Betty Tianti: “The Company Knew That They Could Not Refuse Me”
On May 17, 1994, the Hartford Courant carried Betty Tianti’s obituary. “Betty L. Tianti,” the Courant noted, “a pioneering union leader who rose from the thread mills of Willimantic to become the nation’s first female president of a state labor federation, died Monday [at her daughter’s house] in Alexandria, Virginia. She was 64.”
The Courant summarized Tianti’s life. She was born in 1929. She grew up in Plainfield. In 1955 she took a job at American Thread in Willimantic to support herself and her young daughter. She became shop steward, then president of her local branch of the Textile Workers Union of America. She left Willimantic in 1962 to work as an organizer for the national union, traveling throughout the country, especially through the South, where most of the textile mills were then located. She returned to Connecticut in 1970 to head up the state union’s Committee on Political Education. In 1985 she became director of the Connecticut AFL-CIO. In 1988 Gov. William O’Neill named her state commissioner on labor. Suffering from acute emphysema, she stepped down in 1990. Tianti died in 1994. She was the first woman to head a state AFL-CIO, and Connecticut’s first female labor commissioner. Tianti is an inductee of the Connecticut Women’s Hall of Fame; you can read her Hall of Fame biography by clicking here.
In 1992, Tianti was interviewed by Thomas Beardsley, then historian-in-residence at the Mill Museum. Here are excerpts from Tom’s interview. (To read the full interview, you will need to acquire a copy of Tom’s book, Willimantic Industry and Community: The Rise and Decline of a Textile City, published by the Mill Museum in 1993.)

**Stored data**
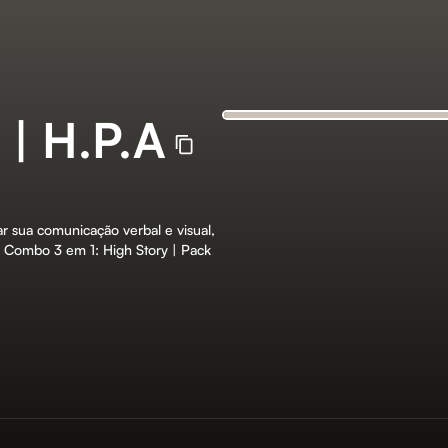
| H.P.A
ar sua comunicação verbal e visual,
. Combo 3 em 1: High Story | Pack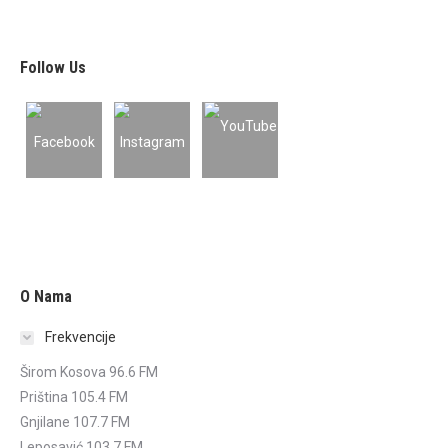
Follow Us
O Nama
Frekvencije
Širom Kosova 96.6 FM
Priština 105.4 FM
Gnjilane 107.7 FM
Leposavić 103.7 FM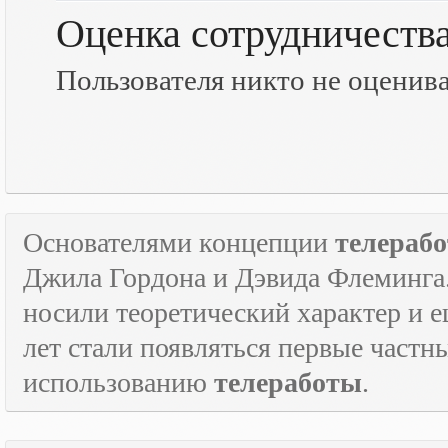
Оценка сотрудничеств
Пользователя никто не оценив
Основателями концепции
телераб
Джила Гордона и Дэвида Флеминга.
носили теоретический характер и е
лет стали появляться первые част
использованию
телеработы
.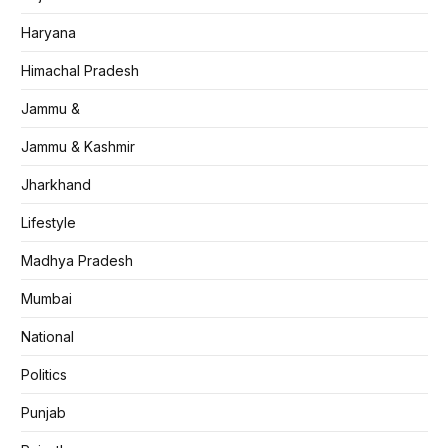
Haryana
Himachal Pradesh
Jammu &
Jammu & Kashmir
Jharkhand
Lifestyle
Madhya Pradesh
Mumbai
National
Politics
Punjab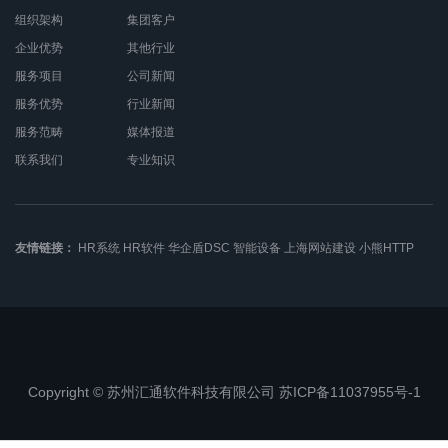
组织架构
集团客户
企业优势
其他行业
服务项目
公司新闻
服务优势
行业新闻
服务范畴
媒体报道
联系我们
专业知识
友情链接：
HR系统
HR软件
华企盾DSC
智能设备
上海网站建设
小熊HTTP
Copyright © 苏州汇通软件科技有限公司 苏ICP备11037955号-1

**Assigned task A**
According to the text on Betty Tianti, in what year did she become director of the Connecticut AFL-CIO?
**Assigned task B**
Duplicate the passage of the text on Betty Tianti between "In 1992, Tianti" and "Museum in 1993.)", inclusive.
**Assigned task C**
Pick up the text on Betty Tianti where it stops and continue it.
The records are separate material, apart from the text on Betty Tianti.

**Task output A**
1985

**Task output B**
In 1992, Tianti was interviewed by Thomas Beardsley, then historian-in-residence at the Mill Museum. Here are excerpts from Tom’s interview. (To read the full interview, you will need to acquire a copy of Tom’s book, Willimantic Industry and Community: The Rise and Decline of a Textile City, published by the Mill Museum in 1993.)

**Task output C**
“I was born in Plainfield, Connecticut, in August, 1929, in the year of the Wall Street Crash. I was brought up and went to school in the general area of Eastern Connecticut.
“My parents were both mill workers, and worked in textile mills in places such as Sterling and Moosup. We lived in company mill houses. My mom and dad separated when I was about seven years old. I had three brothers, two older and one younger, and my mom brought the four of us up by herself. My maiden name was Mathieu. My mother was German and French, and my father was French Canadian….
“Those were tough days. It was the Depression. When my father was out of work, he would go down to the mill, to stand around, and wait to be chosen to work. Maybe he got five hours of work a week. We grew our own vegetables, and had a cow, a pig, and chickens. We got by. As soon as my two older brothers were old enough, at 16, they quit school and went to work, getting jobs in the mills. I was the first in the family to go on and finish high school. That was Plainfield High in 1946. I was 17. My parents pushed me to go on to college. I did quite well at school, and went to the University of Connecticut, but lasted for only one semester. I quit and went to work. I didn’t really want to leave college, but none of my friends had gone on to university. In those days, you just did not go….
“I found work at the Ashland mills in Jewett City, and the Cranska linen mills in Moosup. After that I went with a friend to Winchendon, Massachusetts, where this New York leather goods concern was making pocket books…. They moved back to … New York City. I was around 20 or 21 years of age….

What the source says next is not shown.